Just gave our talk at DARS 2010, basically challenging the common assumption that swarm robot systems are highly scalable by default. In other words the assumption that if the system works with 10 robots, it will work just as well with 10,000. As I said this morning "sorry guys, that assumption is seriously incorrect. Swarms with as few as 100 robots will almost certainly not work unless we invent an active immune system for the swarm". The problem is that the likelihood that some robots partially fail - in other words fail in such a way as to actually hinder the overall swarm behaviour - quickly increases with swarm size. The only way to deal with this - and hence build large swarms - will be to invent a mechanism that enables good robots to both identify and disable partially failed robots.
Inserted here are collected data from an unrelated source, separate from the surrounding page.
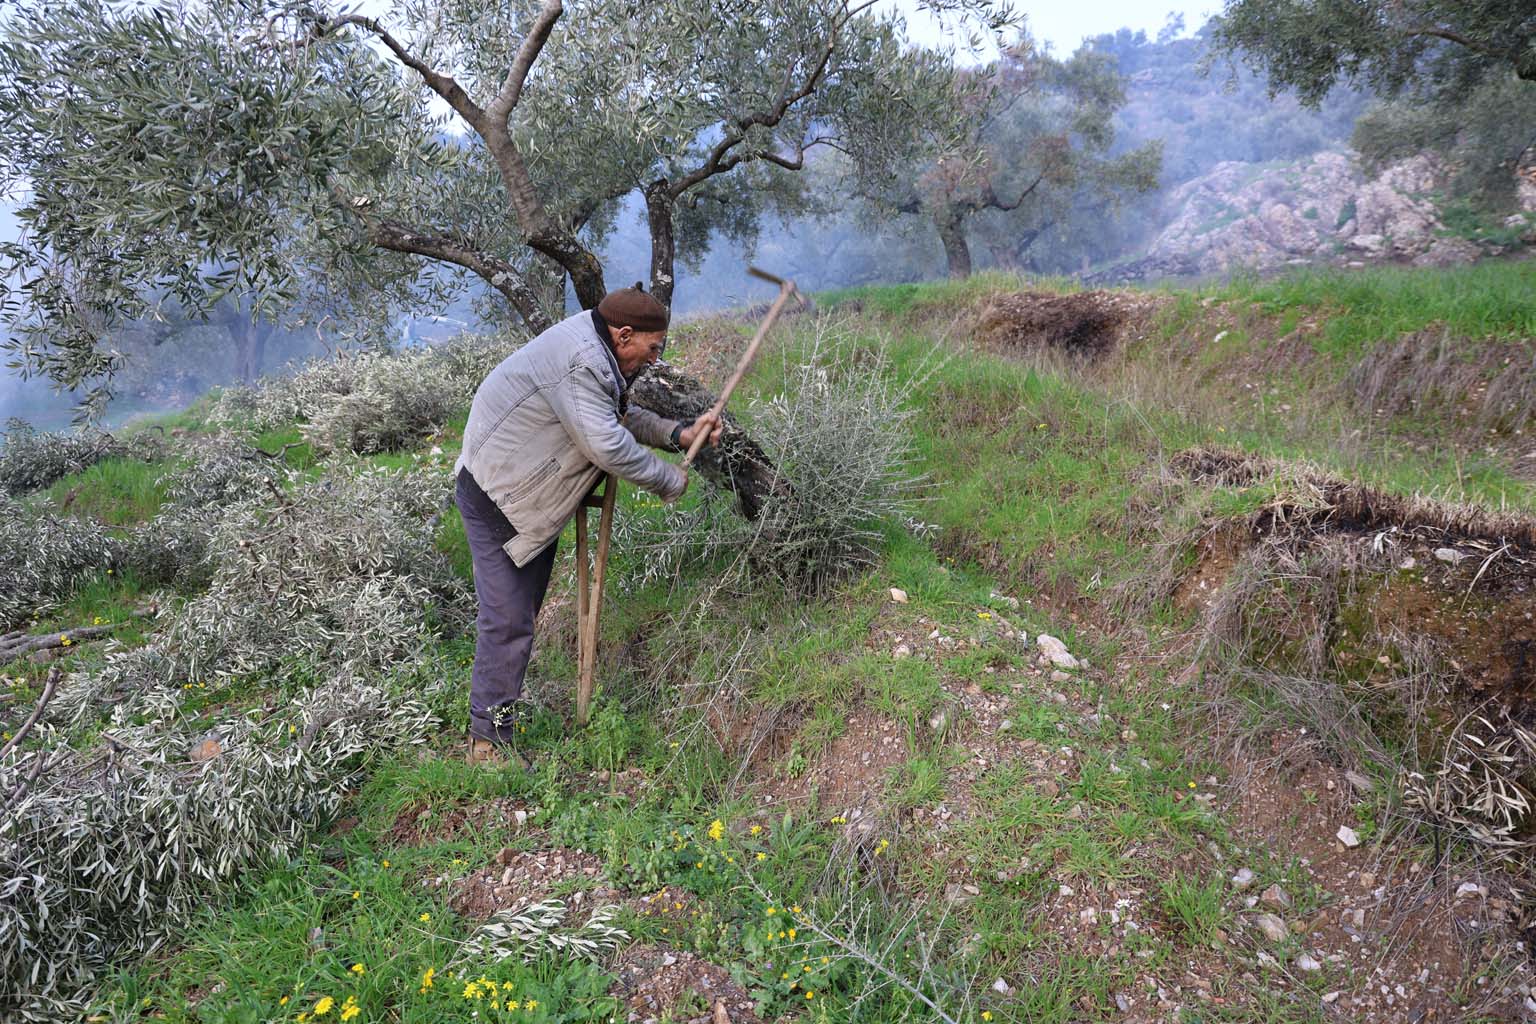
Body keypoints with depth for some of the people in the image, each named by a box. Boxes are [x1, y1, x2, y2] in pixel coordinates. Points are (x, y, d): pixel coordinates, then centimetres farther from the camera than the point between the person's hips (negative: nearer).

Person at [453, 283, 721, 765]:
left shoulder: (598, 352, 5)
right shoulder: (580, 363, -28)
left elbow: (621, 414, 16)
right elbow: (609, 446, -31)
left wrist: (677, 434, 1)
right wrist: (669, 480, -17)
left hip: (534, 497, 11)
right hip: (496, 496, -11)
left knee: (525, 608, 18)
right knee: (508, 620, -9)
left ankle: (501, 711, 33)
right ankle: (489, 741, 2)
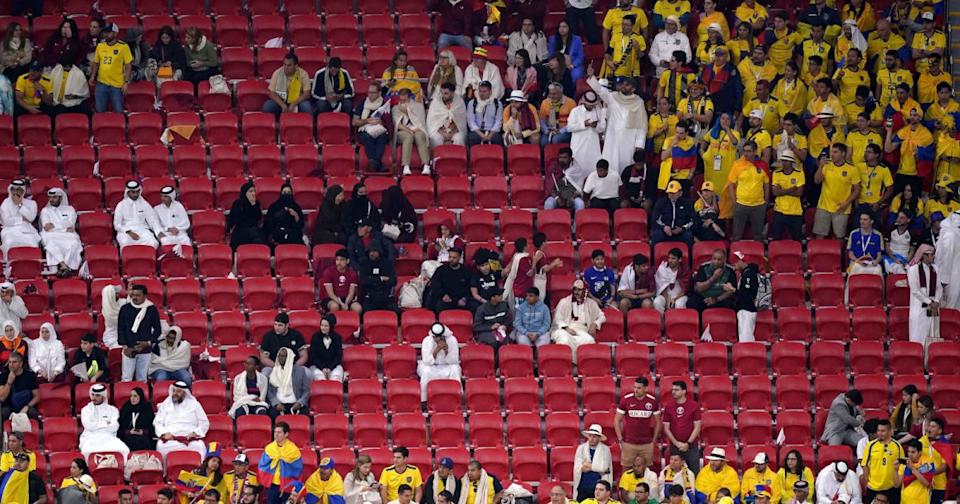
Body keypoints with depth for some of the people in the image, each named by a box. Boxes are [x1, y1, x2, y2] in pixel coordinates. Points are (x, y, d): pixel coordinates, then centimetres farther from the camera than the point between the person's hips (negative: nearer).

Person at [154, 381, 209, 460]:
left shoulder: (194, 404, 18)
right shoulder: (165, 405, 22)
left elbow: (204, 423, 14)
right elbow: (157, 423, 15)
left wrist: (194, 433, -5)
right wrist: (165, 433, -5)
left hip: (190, 438, -1)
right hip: (170, 438, 1)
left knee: (199, 447, -35)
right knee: (162, 447, -34)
In other words an immune system.

Actually - and this is the thing I really want to write about here - I think this work hints toward an answer to the question "why do animals need immune systems?". I think it's hugely interesting that evolution had to invent immune systems very early in the history of multi-cellular life. I think the basic reason for this might be the very same reason - outlined above - that we can't scale up from small to huge (or even moderately large) robot swarms without something that looks very much like an immune system. Just like robots, cells can experience partial failures: not enough failure to die, but enough to behave badly - badly enough perhaps to be dangerous to neighbouring cells and the whole organism. If the likelihood of one cell failing in this bad way is constant, then it's self-evident that its much more likely that some will fail in this way in an organism with 10,000 cells than 10 cells. And with 10 million cells (still a small number for animals) it becomes a certainty.